### Records:

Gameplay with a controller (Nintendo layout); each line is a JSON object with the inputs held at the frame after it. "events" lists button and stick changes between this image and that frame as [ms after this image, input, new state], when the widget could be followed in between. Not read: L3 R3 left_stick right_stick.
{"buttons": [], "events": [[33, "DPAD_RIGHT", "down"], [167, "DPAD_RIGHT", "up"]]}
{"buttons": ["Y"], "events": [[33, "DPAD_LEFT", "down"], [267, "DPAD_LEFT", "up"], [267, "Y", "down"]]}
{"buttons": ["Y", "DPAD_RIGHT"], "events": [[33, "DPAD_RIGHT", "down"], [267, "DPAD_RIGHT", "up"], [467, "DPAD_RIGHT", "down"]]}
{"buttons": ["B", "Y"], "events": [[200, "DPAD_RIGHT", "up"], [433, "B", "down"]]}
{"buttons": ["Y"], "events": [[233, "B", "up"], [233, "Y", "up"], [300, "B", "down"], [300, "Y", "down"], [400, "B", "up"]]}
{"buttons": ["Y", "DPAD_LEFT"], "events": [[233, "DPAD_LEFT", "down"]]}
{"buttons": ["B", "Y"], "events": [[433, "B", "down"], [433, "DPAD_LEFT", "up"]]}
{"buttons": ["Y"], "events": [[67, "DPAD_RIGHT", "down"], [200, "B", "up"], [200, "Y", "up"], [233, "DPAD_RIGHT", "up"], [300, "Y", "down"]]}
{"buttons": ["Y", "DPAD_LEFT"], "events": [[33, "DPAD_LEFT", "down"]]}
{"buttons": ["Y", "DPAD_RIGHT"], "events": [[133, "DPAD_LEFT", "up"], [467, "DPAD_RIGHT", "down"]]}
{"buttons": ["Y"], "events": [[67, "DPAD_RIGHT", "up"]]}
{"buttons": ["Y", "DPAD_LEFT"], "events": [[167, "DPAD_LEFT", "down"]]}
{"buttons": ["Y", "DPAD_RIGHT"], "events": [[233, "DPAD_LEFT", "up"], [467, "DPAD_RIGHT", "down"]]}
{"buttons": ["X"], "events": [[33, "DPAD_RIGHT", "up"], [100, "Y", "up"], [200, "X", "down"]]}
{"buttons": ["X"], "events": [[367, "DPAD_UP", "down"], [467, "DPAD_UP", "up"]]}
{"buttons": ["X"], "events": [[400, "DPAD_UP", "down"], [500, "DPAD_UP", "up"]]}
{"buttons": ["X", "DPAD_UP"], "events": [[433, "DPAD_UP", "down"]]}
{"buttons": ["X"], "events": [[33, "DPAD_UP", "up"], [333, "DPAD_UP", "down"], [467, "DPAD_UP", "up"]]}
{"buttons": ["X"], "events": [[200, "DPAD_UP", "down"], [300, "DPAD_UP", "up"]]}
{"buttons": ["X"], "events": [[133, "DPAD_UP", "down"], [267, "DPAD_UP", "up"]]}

### Assignment:
The complete listing, transcribed exactly, is the expected answer.

### Your response:
Gameplay with a controller (Nintendo layout); each line is a JSON object with the inputs held at the frame after it. "events" lists button and stick changes between this image and that frame as [ms after this image, input, new state], when the widget could be followed in between. Not read: L3 R3 left_stick right_stick.
{"buttons": [], "events": [[33, "DPAD_RIGHT", "down"], [167, "DPAD_RIGHT", "up"]]}
{"buttons": ["Y"], "events": [[33, "DPAD_LEFT", "down"], [267, "DPAD_LEFT", "up"], [267, "Y", "down"]]}
{"buttons": ["Y", "DPAD_RIGHT"], "events": [[33, "DPAD_RIGHT", "down"], [267, "DPAD_RIGHT", "up"], [467, "DPAD_RIGHT", "down"]]}
{"buttons": ["B", "Y"], "events": [[200, "DPAD_RIGHT", "up"], [433, "B", "down"]]}
{"buttons": ["Y"], "events": [[233, "B", "up"], [233, "Y", "up"], [300, "B", "down"], [300, "Y", "down"], [400, "B", "up"]]}
{"buttons": ["Y", "DPAD_LEFT"], "events": [[233, "DPAD_LEFT", "down"]]}
{"buttons": ["B", "Y"], "events": [[433, "B", "down"], [433, "DPAD_LEFT", "up"]]}
{"buttons": ["Y"], "events": [[67, "DPAD_RIGHT", "down"], [200, "B", "up"], [200, "Y", "up"], [233, "DPAD_RIGHT", "up"], [300, "Y", "down"]]}
{"buttons": ["Y", "DPAD_LEFT"], "events": [[33, "DPAD_LEFT", "down"]]}
{"buttons": ["Y", "DPAD_RIGHT"], "events": [[133, "DPAD_LEFT", "up"], [467, "DPAD_RIGHT", "down"]]}
{"buttons": ["Y"], "events": [[67, "DPAD_RIGHT", "up"]]}
{"buttons": ["Y", "DPAD_LEFT"], "events": [[167, "DPAD_LEFT", "down"]]}
{"buttons": ["Y", "DPAD_RIGHT"], "events": [[233, "DPAD_LEFT", "up"], [467, "DPAD_RIGHT", "down"]]}
{"buttons": ["X"], "events": [[33, "DPAD_RIGHT", "up"], [100, "Y", "up"], [200, "X", "down"]]}
{"buttons": ["X"], "events": [[367, "DPAD_UP", "down"], [467, "DPAD_UP", "up"]]}
{"buttons": ["X"], "events": [[400, "DPAD_UP", "down"], [500, "DPAD_UP", "up"]]}
{"buttons": ["X", "DPAD_UP"], "events": [[433, "DPAD_UP", "down"]]}
{"buttons": ["X"], "events": [[33, "DPAD_UP", "up"], [333, "DPAD_UP", "down"], [467, "DPAD_UP", "up"]]}
{"buttons": ["X"], "events": [[200, "DPAD_UP", "down"], [300, "DPAD_UP", "up"]]}
{"buttons": ["X"], "events": [[133, "DPAD_UP", "down"], [267, "DPAD_UP", "up"]]}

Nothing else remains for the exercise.